In comparison to Red Guard Leader Then;
and Confucius’ when he who could not be listened, vs Flaming Heart of Danko by Maxim Gorky
“小镇小民”与北大文革的校园“老佛爷”,孔夫子的“道不成”与《丹科的心》

大赞张维为,大骂张维迎。

这人与张维为正好配一对儿:她说“维迎”者,“迎合他人”,“明显的他就是一个跪舔”。我说“维为”者,“维护行为”也,明显的也是一个跪舔。

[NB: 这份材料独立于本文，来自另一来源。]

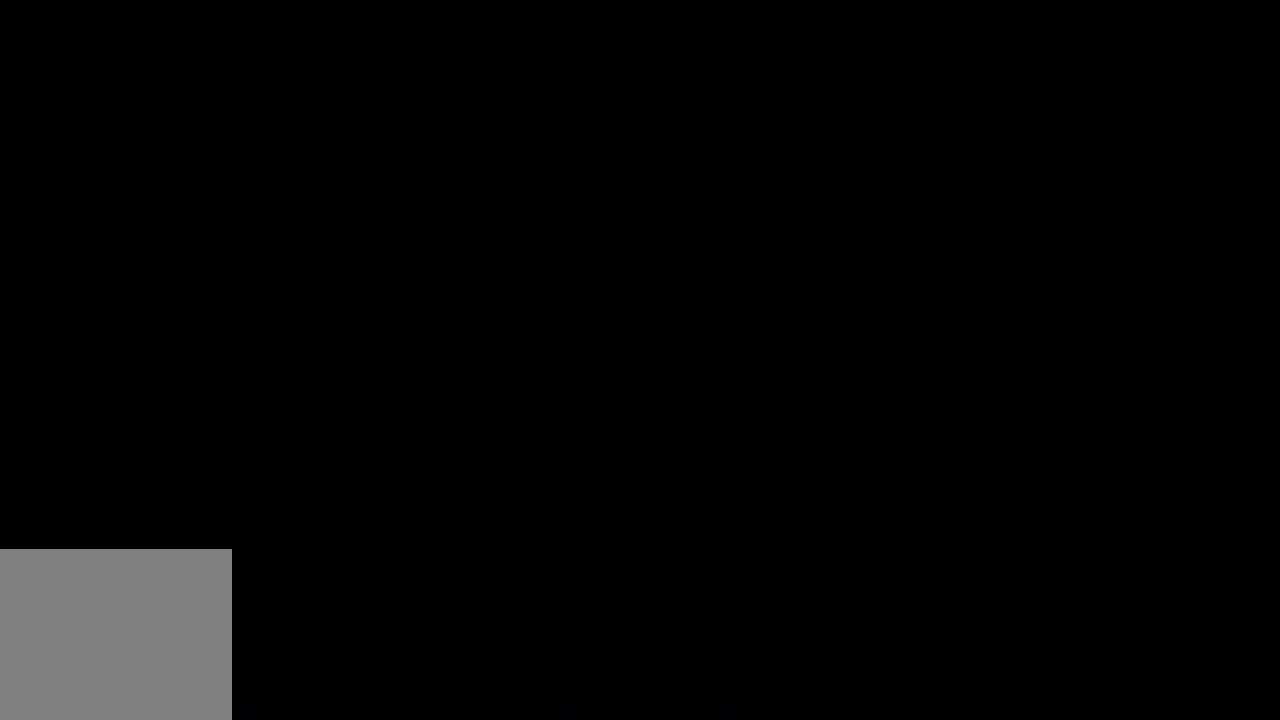
{"buttons": ["DPAD_DOWN", "DPAD_RIGHT"], "events": []}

一个御用酸儒文邹邹,一个市井泼妇粗狂暴。面相一副对聪明人和明白人嫉妒不过的那种小人嘴脸。不是社交网,哪有她说话的份儿?先否定了龙应台,再说张维迎就像龙应台。不知为什么龙应台是坏人?无论如何再标签化另一个人作为前提,结论就是后者也是坏人。这就是文革的“革命小将”逻辑。不然,哪里轮得上他们这些狗屁愚人来批判别人?龙、张说话是给她这种人听得懂的吗?以小人之心度君子之腹,以自己极度的无知揣摩当今世界的趋向,以愚笨的头脑看科技,拿着狡辩当理说。“小镇小民”,无知便是勇气。

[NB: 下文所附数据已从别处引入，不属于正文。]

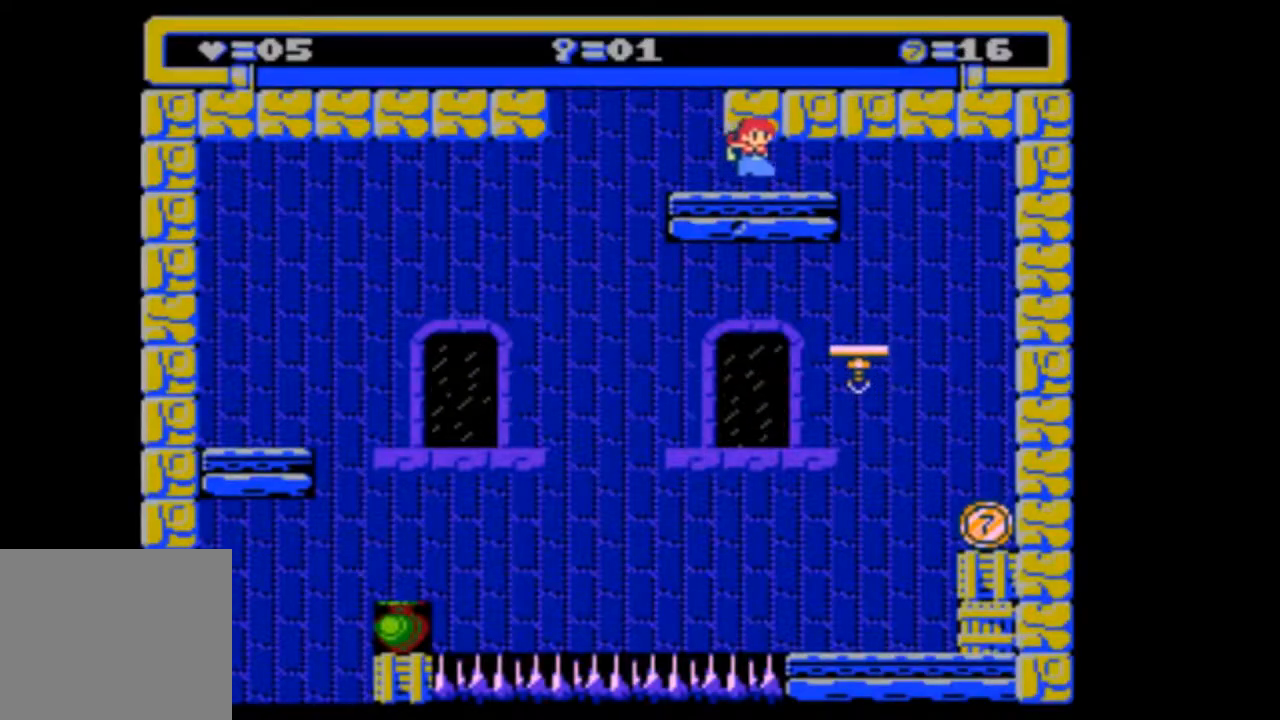
{"buttons": ["DPAD_RIGHT"], "events": [[200, "DPAD_DOWN", "up"]]}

不过,这种市井中的愚人还成不了文革中的聂元梓。因为聂元梓有党内高层的背景。我一下想不起来,文革的起因与她的革命家庭背景好像还有过什么隐私动机。我得想想..

想起来啦:聂元梓是从少年即由其兄聂真从地主家庭的乡下带出来参加革命的,是兄妹革命。解放后,聂真介绍其小妹给老关系陆平校长安插进北大,后来就成了哲学系党总支书记。在“臭老九”云集的院校,她可是老革命资格啦。就像师大中文系的党总支书记彭慧,但从军阀枪杀示威者的死人堆里拉出来的幸免者,彭慧的革命资格还要老(1926年加入中国共产党),这个我另有与家母的一篇回忆。

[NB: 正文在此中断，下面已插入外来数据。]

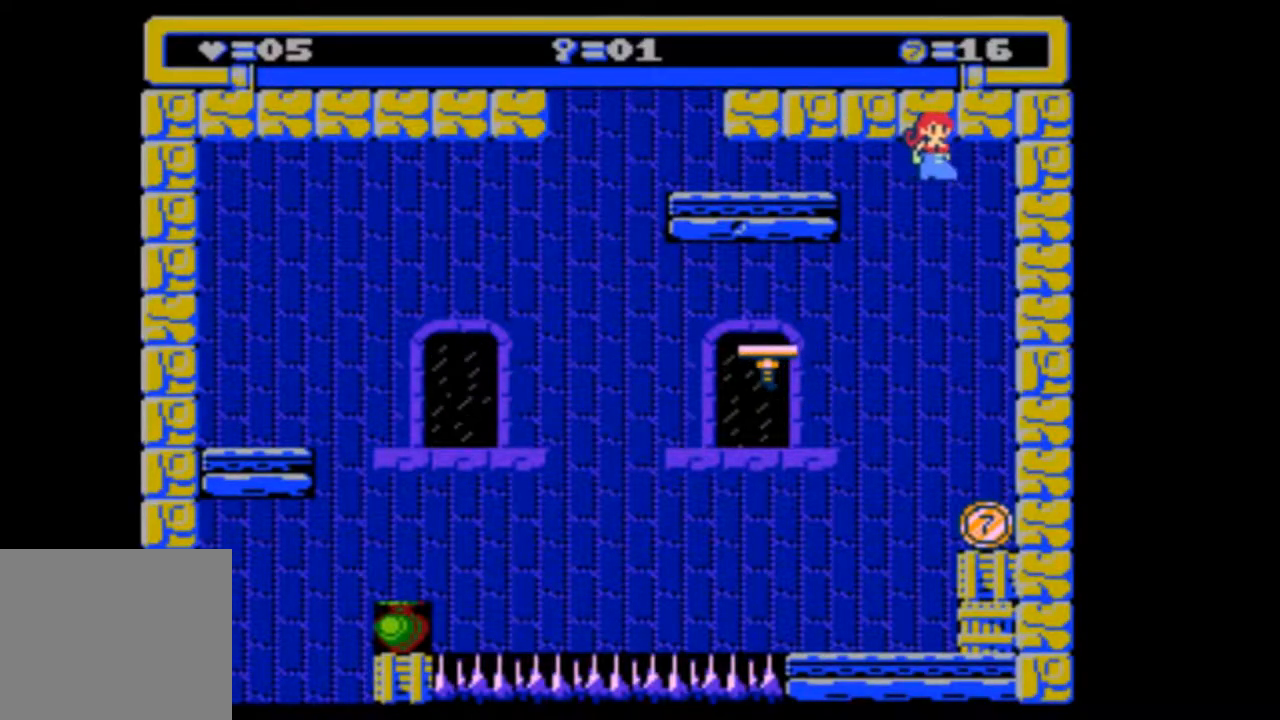
{"buttons": [], "events": [[100, "DPAD_RIGHT", "up"]]}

一个“小道儿”的文革私心原委:刘少奇的第四个(也是最风流的)前妻(王前),后来转嫁给了聂真。聂家人与刘家就当然结下过很多私下的怨恨。聂元梓的前夫是个后来不得意的风流革命大干部。风流:像这一批革命知识青年,多是1920后出生、抗战时参加革命的,他们有的是文艺青年的特质。与红军时代的领袖们已经划出了很深的代沟,在业务上当然是不信服上级的领导,认为解放后应轮到培养他们有知识通时事的年轻一代来当政。他们大多数在解放后一上任就发生了所谓“作风问题”(在这一代党政工作者中看来也很普遍),是因为青少年时就养下的革命浪漫主义,想当然必得包括性解放;没成想解放后反到成了“犯错误”、被降职。这些革命愤青,瞧不起老一代道貌岸然的革命家,嘲笑他们土包子留着守活寡小脚媳妇儿在乡下、再喜新厌旧娶文艺女青年为妻,等等的那一套。但在党的工作中,这相对年轻的一代,在解放以来历次运动中都表现得忠实积极,冲锋陷阵,亲手办下来过镇反三反五反反右案子、每人都有若干。年富力强,却十七年下来得不到真正的提拔和重用。人到中年不得“破格”,难免更加激忿填膺。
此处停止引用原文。